Every nook and cranny has something visually interesting to explore whether it be art, design or music focused. Both Kristie and John share a passion for the arts and encourage their patrons to express themselves through the chalk board walls, open mic night, playful games on the table tops and such.
Although there is no formal bar area at the moment, demolition has already begun on the second floor of The Vegetable Hunter. Once the newly-renovated upstairs space is ready, it will increase seating capacity and include a bar. Look for more updates this summer on the renovation progress.

▶ **Task to complete**: In the passage about The Vegetable Hunter, write out again the part that begins with the words containing "Every nook and" and ends with "the renovation progress.", replacing "patrons" with "guests".

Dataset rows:
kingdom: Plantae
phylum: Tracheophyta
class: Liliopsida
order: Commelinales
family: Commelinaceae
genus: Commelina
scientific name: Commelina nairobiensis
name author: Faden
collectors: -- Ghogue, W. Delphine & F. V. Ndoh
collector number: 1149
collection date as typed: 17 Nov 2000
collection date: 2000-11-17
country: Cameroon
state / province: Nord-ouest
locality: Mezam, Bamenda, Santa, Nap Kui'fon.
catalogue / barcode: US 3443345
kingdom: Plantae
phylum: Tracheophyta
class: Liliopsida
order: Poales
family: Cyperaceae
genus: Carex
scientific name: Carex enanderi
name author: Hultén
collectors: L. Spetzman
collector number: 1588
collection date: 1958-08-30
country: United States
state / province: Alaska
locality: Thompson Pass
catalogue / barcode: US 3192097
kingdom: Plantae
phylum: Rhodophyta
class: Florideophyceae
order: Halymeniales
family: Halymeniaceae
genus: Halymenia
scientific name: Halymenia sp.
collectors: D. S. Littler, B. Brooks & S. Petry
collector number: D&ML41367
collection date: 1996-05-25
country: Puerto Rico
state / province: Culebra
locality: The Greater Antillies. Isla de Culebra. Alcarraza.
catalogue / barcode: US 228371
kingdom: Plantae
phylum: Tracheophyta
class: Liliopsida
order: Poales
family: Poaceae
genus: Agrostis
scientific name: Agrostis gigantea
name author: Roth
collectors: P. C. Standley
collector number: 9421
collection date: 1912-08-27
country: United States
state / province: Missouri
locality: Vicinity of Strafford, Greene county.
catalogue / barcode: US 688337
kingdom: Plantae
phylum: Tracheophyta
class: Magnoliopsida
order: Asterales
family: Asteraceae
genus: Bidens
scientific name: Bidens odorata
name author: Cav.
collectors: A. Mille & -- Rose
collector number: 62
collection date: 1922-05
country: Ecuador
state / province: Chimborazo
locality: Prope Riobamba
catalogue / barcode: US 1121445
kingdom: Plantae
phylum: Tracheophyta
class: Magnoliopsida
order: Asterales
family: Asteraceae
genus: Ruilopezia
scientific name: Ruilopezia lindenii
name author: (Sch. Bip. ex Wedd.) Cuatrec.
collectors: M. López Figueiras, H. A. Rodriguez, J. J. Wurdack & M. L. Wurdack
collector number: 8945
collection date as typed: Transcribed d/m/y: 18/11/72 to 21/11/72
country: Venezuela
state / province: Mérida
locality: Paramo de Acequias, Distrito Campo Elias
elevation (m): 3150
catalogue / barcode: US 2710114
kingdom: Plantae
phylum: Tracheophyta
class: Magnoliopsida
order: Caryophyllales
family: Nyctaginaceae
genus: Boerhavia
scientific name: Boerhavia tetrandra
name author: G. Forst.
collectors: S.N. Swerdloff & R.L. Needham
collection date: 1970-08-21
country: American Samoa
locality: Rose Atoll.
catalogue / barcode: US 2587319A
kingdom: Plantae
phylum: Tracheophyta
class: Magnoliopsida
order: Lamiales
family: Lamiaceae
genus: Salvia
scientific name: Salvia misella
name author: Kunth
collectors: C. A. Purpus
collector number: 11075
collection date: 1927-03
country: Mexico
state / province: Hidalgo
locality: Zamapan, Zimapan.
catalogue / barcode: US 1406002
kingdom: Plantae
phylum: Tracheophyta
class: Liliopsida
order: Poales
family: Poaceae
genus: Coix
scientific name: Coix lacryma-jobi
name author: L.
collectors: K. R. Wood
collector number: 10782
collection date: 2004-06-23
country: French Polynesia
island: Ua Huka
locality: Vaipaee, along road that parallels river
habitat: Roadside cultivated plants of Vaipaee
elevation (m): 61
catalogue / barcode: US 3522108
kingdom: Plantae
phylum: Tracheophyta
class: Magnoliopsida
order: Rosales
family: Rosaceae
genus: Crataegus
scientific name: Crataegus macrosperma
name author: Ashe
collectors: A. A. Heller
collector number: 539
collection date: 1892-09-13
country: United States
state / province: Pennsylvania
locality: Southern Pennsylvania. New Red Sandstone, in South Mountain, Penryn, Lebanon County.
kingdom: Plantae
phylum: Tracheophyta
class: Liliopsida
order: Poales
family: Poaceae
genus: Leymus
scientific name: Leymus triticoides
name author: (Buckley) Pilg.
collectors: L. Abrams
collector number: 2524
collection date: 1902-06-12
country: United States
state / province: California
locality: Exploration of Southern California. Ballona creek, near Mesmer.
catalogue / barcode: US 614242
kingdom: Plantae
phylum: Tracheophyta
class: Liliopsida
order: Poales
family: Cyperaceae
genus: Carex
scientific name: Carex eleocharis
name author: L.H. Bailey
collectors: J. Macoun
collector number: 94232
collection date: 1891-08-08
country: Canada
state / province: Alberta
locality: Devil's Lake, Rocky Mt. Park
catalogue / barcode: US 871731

▶ **Exercise result**:
Every nook and cranny has something visually interesting to explore whether it be art, design or music focused. Both Kristie and John share a passion for the arts and encourage their guests to express themselves through the chalk board walls, open mic night, playful games on the table tops and such.
Although there is no formal bar area at the moment, demolition has already begun on the second floor of The Vegetable Hunter. Once the newly-renovated upstairs space is ready, it will increase seating capacity and include a bar. Look for more updates this summer on the renovation progress.